The board of hospitality company OYO has approved ‘ESOP Plan 2018’, a new employee stock ownership plan. The board has added more benefits in the new ESOP plan, which is an amended form of the one approved by its shareholders in 2013.
The company’s official told Inc42 that the new ESOP plan is focussed for its employees in India. It has about 4,700 employees working at OYO’s hotel chain across 160 cities in India both in corporate and on-ground.
The move OYO maintains is aimed at motivating employees to continuously create value for OYO and enjoy the benefits of phenomenal growth the company foresees.
The resolution passed by OYO board w.e.f July 10 said that the compensation committee formed by the board of director will administer the ESOP. The committee will also establish procedures for the administration of the scheme.

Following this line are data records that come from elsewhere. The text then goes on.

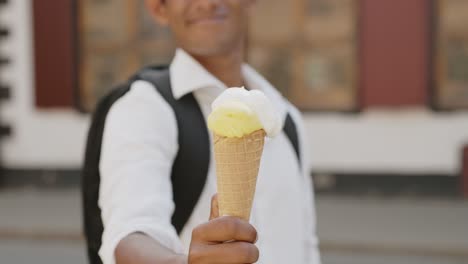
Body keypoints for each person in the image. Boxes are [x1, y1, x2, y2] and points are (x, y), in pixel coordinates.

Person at [98, 0, 320, 263]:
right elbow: (129, 236)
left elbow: (305, 245)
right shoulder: (142, 107)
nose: (206, 3)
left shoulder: (285, 117)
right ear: (159, 8)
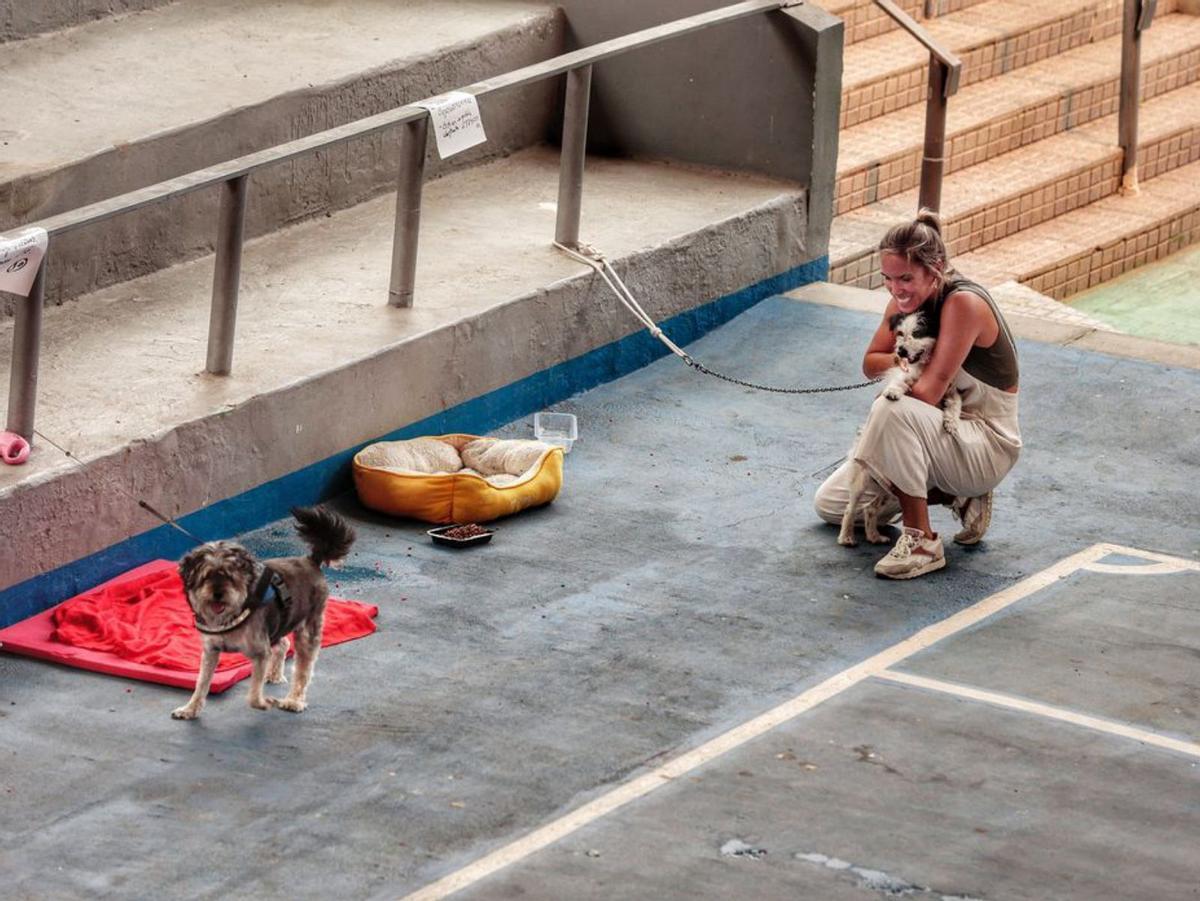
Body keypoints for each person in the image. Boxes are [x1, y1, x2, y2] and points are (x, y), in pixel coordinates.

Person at [814, 210, 1021, 579]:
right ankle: (947, 492)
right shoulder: (905, 300)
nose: (896, 290)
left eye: (906, 278)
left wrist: (903, 372)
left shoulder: (963, 304)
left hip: (982, 441)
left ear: (936, 268)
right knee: (831, 505)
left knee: (891, 409)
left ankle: (923, 540)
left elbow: (925, 392)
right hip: (936, 430)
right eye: (888, 279)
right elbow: (870, 362)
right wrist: (906, 358)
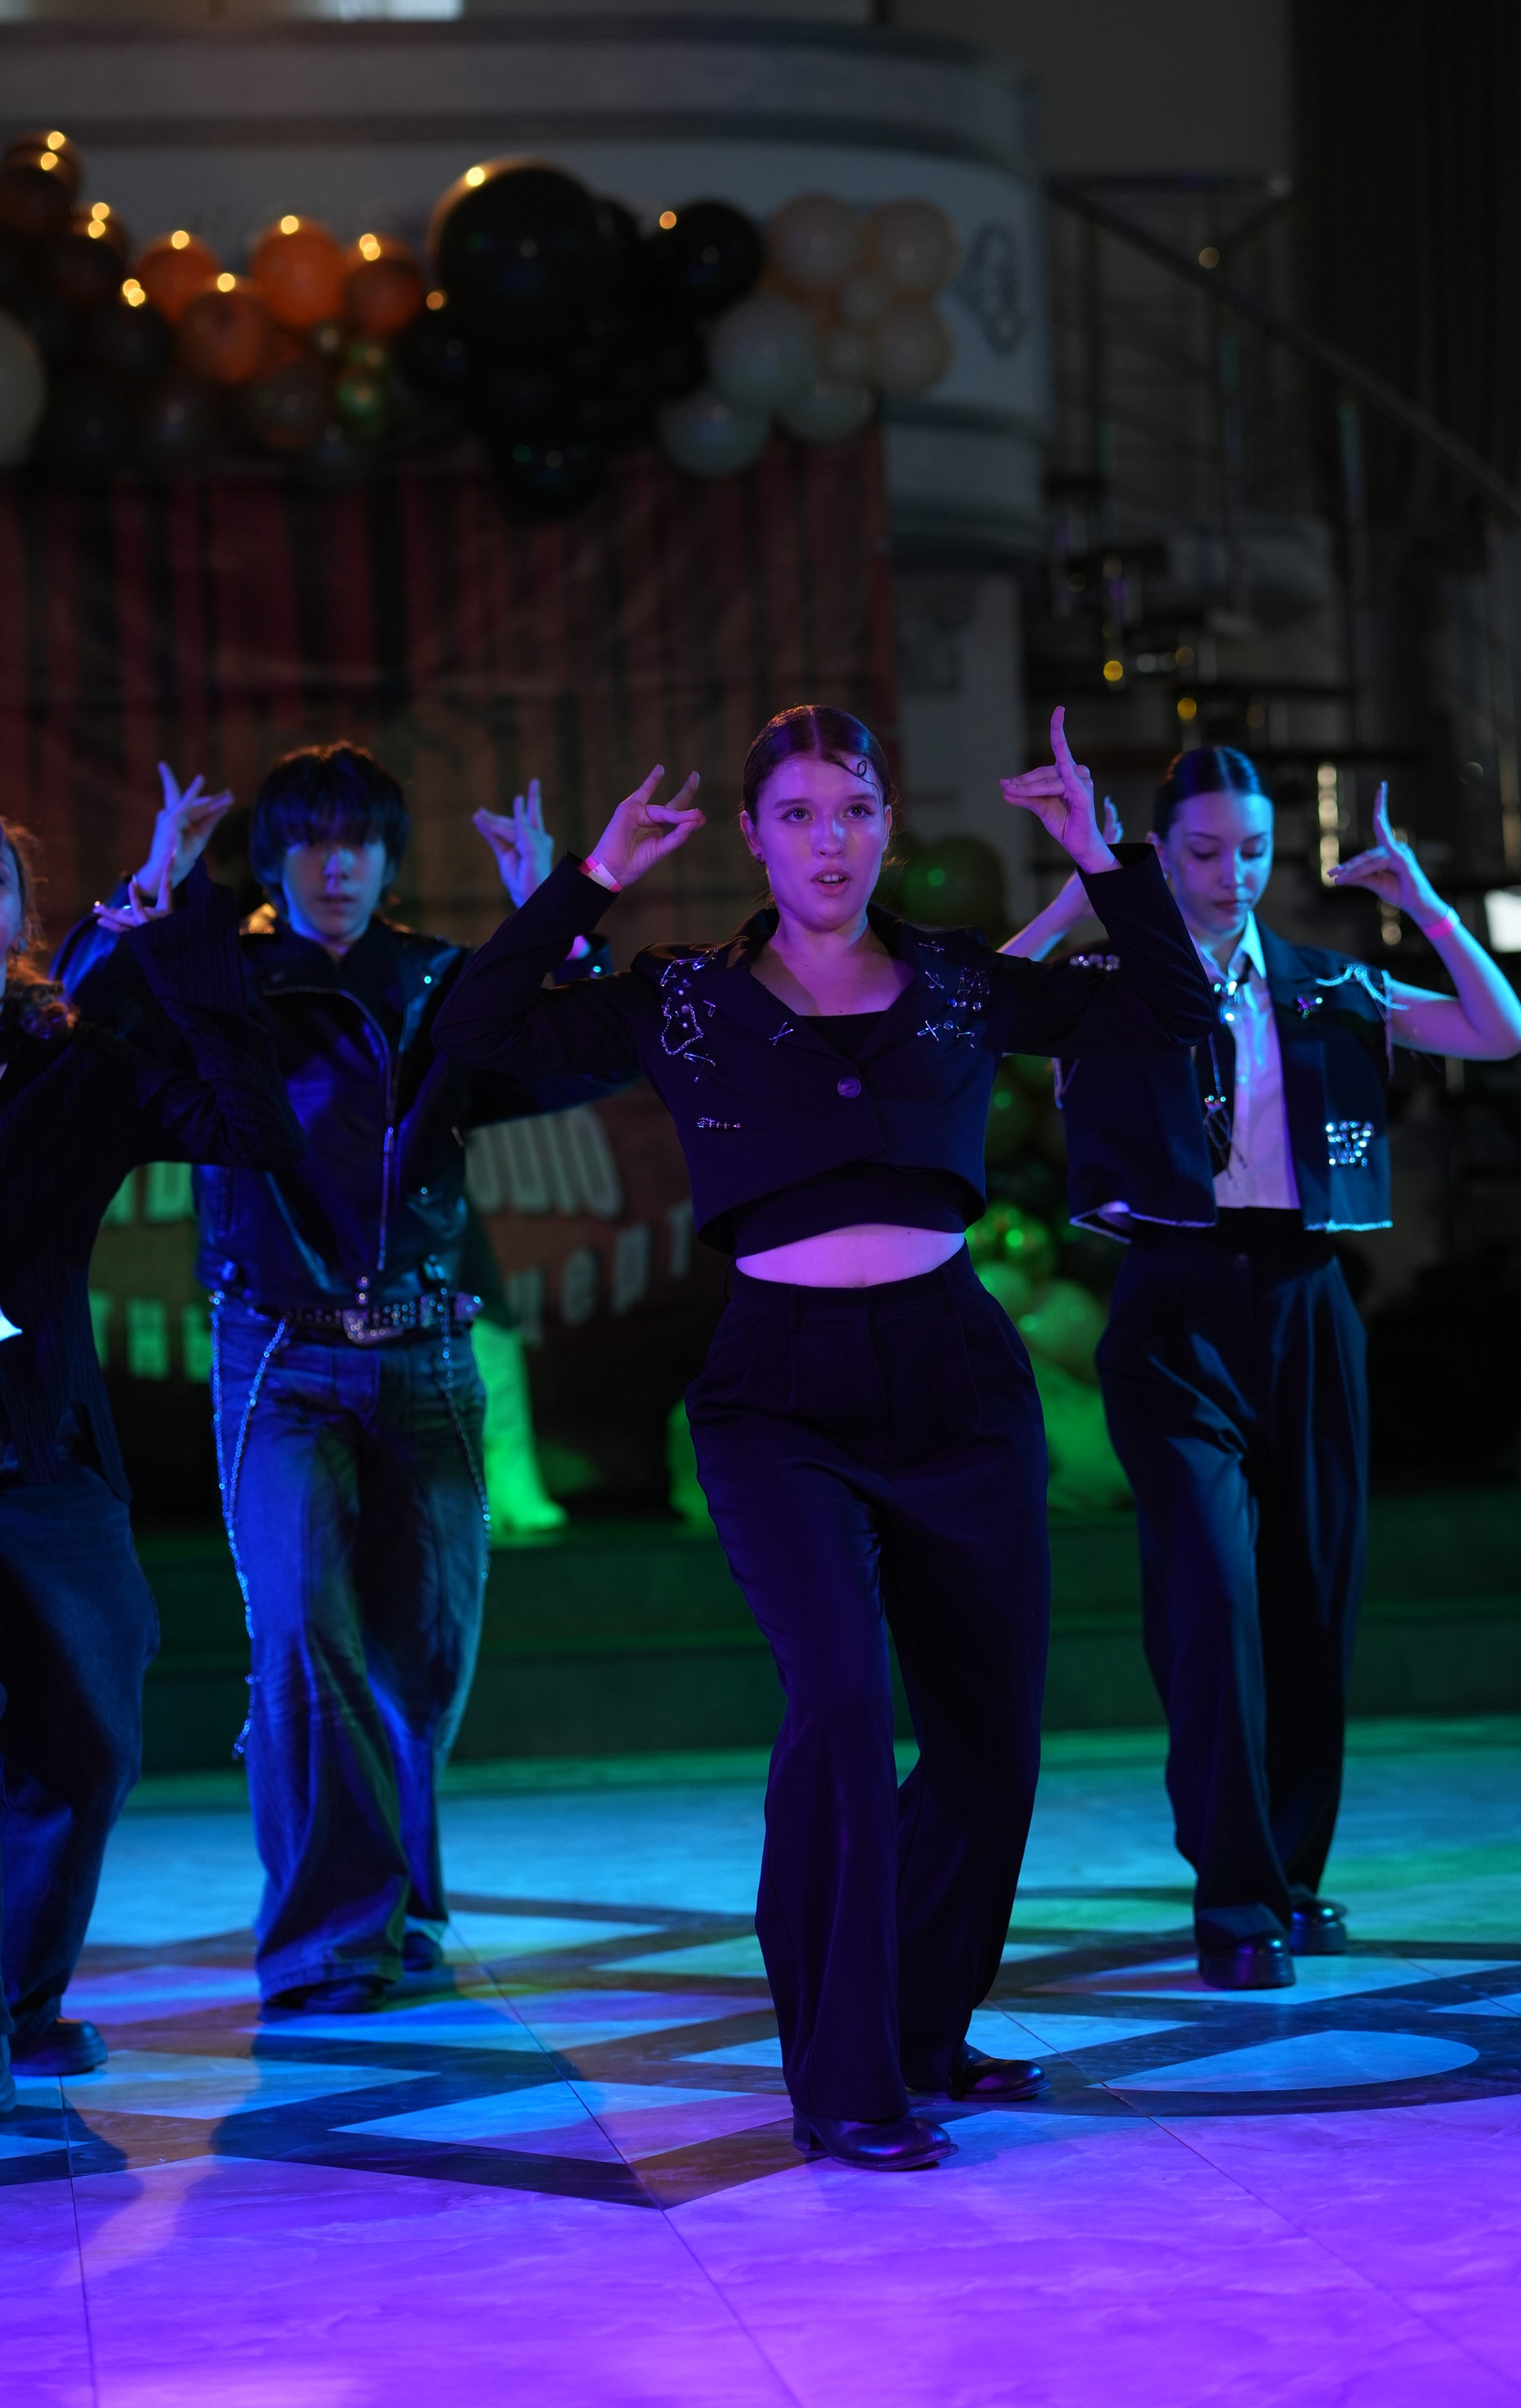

Related Article: OYO Adds 2,000 Stock Options To Its ESOP 2018 Plan
“The board of directors of the company is hereby authorised to grant stock options of number of underlying shares of such face value which may be subject to change due to change in the capital structure of the company… on the terms and conditions, and in such tranches as may be decided by the compensation committee of the board of directors of the company,” the plan states.
The ESOP Saga
Recently, the board of newest food delivery company Swiggy approved its first employee stock repurchase programme. The share buyback or Esop, which had to be implemented in June, was estimated at over $4 mn (INR 27 Cr).
In addition, founder and CEO of Paytm Vijay Shekhar Sharma had also pledged about 5% of his personal holding in Paytm Mall for the Esoppool. This move added about $50 Mn worth of stocks to the Esop corpus.
Further, early this year, furniture player Urban Ladder joined the Esop bandwagon and offered Esops in order to attract senior-level talent, according to the MCA documents filed by the company.
OYO recorded $54 Mn (INR 363.7 Cr) revenue in FY 2016-17. The company’s revenue turnover in in FY 2016-17 was $19.2 Mn (INR 125 Cr).
Towards the end of 2017, in December, the SoftBank-backed hospitality company shifted its business model from hotel aggregation to a franchise model. It now runs a pure-play franchise business, allowing hotel partners to run under the company’s brand.
OYO has is chain of hotels spread across geographies such as China, Indonesia, Malaysia, Nepal and speculated to be further exploring the US and the UK markets as well.
OYO spokesperson said, “All our efforts are directed towards doing what is relevant for OYOpreneur and our ESOP plan is one such example. OYO functions in a systemised setup, which has been the vision of management and we have a strong governance framework to oversee our compensation including stock plans.”